When ready to make the almond milk, rinse them and use your thumbnail to
pick off the skins--they come off readily. (I originally picked up this
habit from Indian ayurvedic cookbooks, which claim the skins are irritating
to the digestive system. I keep doing it because it is so easy, and makes
for an attractive light-colored almond milk; but I suppose the step could
be optional.) [N.B. Removing the hulls removes the phytic acid.]

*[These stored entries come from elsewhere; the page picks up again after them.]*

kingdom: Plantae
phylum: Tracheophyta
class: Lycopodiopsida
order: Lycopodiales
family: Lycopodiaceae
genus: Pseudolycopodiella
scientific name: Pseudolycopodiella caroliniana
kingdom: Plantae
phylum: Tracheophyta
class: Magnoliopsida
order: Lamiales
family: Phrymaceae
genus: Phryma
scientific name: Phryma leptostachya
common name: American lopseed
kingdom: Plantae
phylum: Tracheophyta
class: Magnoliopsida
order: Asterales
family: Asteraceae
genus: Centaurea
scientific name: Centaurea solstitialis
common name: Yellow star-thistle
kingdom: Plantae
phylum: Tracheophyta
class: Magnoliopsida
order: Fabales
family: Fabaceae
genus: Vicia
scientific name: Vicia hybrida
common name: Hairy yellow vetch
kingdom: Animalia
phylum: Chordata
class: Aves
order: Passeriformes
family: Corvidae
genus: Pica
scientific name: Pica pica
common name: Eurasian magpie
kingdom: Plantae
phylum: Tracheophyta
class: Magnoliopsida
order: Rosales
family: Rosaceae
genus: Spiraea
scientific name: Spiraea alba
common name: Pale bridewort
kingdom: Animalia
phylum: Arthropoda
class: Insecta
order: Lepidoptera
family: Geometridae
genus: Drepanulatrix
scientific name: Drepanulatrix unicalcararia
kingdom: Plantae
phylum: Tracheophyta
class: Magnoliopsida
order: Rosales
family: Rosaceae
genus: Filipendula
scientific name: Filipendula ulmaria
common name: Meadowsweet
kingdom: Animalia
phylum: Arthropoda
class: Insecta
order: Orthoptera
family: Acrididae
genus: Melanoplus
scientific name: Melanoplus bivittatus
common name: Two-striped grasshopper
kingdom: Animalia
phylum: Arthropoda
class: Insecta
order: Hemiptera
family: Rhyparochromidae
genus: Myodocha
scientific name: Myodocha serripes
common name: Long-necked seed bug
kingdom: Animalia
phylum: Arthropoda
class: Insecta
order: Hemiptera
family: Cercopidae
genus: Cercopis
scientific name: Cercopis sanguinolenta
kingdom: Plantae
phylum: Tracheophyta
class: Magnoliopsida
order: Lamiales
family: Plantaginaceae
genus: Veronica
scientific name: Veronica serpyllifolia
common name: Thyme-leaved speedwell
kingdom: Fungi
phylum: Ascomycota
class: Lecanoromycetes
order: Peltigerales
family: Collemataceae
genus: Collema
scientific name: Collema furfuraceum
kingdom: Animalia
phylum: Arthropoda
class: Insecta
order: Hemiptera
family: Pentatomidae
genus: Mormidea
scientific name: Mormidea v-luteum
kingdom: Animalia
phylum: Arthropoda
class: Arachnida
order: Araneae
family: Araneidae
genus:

Put the almonds and pitted dates in the Vitamix container, and add water to
the 3-cup mark. Blend at "high" for up to a minute--until the result is
totally smooth. The Vitamix will make it so smooth that there will be no
reason to strain, as in most other recipes.
A similar process can be used for other nuts, except that they do not lend
themselves to being skinned.
Optional additions: I usually add some other ingredients, mainly for the
purpose of getting a bit of vegetables in: say, half a carrot, a couple-
inch chunk of cucumber, a couple sprigs of parsley, or an escarole leaf
(but not all at once!). I often add a brazil nut or two for the selenium.
For an extra-rich and creamy milk, substitute dried figs or apple slices in
place of the dates. Or a tsp. vanilla flavoring. But don't embellish it too
much, or you'll mask the basic, delicious almond milk taste.
I've tried store-bought almond milk, and home-made is so much better, it
makes store-bought taste kind of nasty by comparison.
Note that since 2007, FDA regulations have made it illegal to sell truly
raw U.S.-produced almonds in the United States (they must be pasturized or
fumigated, even when labeled as "raw"); but they can still be obtained as
imports. The raw almonds I buy are imported from Italy.